By Matters India Reporter

New Delhi, March 5, 2020: The leaders of more than 4,000 Jesuits in India have demanded immediate withdrawal of controversial moves on a process to determine citizenship in the country and called for initiating dialogue with all concerned.

Attempts to appropriate “nationhood and religion” for majoritarianism, supported by hate speeches and divisive politics, would lead to inconceivable consequences for the body politic, warn the Jesuit major superiors, who met February 23-29 at Godavari in Kathmandu.

The members of Jesuit Conference of South Asia urged the Indian government to immediately withdraw what they called the hastily enacted discriminatory Citizenship Amendment Act (CAA), National Population Register (NPR) and the proposed National Register of Citizens (NRC). Instead, they want the government to initiate a process of dialogue with all concerned.

The conference has issued a Godavari Statement where they have expressed anguish over the recent sectarian violence triggered by CAA in the Indian national capital that claimed at least 47 lives and wounded hundreds. “Many more are now made homeless with huge property losses,” they noted with dismay.

They also termed as deplorable “the apparent complicity” of the police forces in the violence and “the inexplicable postponement of legal procedures for four weeks.”

The Jesuit leaders say the anti-CAA movement would “sustain itself as long as it remains non-violent yet courageous, resistant yet listening, audacious yet non-divisive, fearless yet compassionate.”

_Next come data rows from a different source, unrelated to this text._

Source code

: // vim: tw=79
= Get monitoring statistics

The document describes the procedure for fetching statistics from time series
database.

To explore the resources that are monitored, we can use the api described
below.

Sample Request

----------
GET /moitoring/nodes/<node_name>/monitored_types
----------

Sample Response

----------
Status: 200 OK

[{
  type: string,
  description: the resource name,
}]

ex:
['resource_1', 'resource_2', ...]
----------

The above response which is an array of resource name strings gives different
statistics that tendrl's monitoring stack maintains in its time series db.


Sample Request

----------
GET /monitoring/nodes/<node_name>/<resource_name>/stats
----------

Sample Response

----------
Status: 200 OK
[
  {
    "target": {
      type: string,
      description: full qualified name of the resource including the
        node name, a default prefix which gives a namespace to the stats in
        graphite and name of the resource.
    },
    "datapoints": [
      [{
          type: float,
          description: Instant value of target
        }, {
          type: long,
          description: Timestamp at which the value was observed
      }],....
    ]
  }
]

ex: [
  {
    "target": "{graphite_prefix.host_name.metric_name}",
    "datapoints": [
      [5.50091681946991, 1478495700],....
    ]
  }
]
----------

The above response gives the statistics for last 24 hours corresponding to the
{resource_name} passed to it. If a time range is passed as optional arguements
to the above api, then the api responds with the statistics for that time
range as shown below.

They have invited all concerned citizens to start a process to bring reconciliation among people and religions.

For this, they want their own members and institutions to undertake a serious study and research on the ramifications of the CAA and NRC “for the conception of nation, citizenship and the Indian Constitution.

The Jesuit provincials urged their men and others to join peaceful protest movements opposing CAA-NPR-NRC “whenever and wherever possible.”

They also want these groups in Delhi to support the rescue and relief work in areas affected by the recent sectarian violence.

The Jesuit leaders have pledged to protect the integrity of the Indian Constitution and to preserve the ethos of “our nation” that has shaped by “the founding fathers and mothers of our motherland after prolonged struggles and sacrifices for independence, and has been nourished by sages and saints of many religions from time immemorial.”

“Now is the moment of reckoning for India to reassert its soul of diversity, variety and the eternal quest for the Ultimate,” asserted the Godavari Statement signed by Father George Pattery, president of the Jesuit Conference of South Asia.

The anti-CAA movement began after President Ram Nath Kovind signed the CAA, passed earlier by the two houses of the Indian parliament.

The act makes provisions for granting citizenship to Hindu, Sikh, Buddhist, Jain, Parsi, and Christian communities from Afghanistan, Bangladesh and Pakistan, who entered India before 2014. However, it excludes Muslims, making many to suspect the act as the first move toward creating a Hindu theocratic state in India.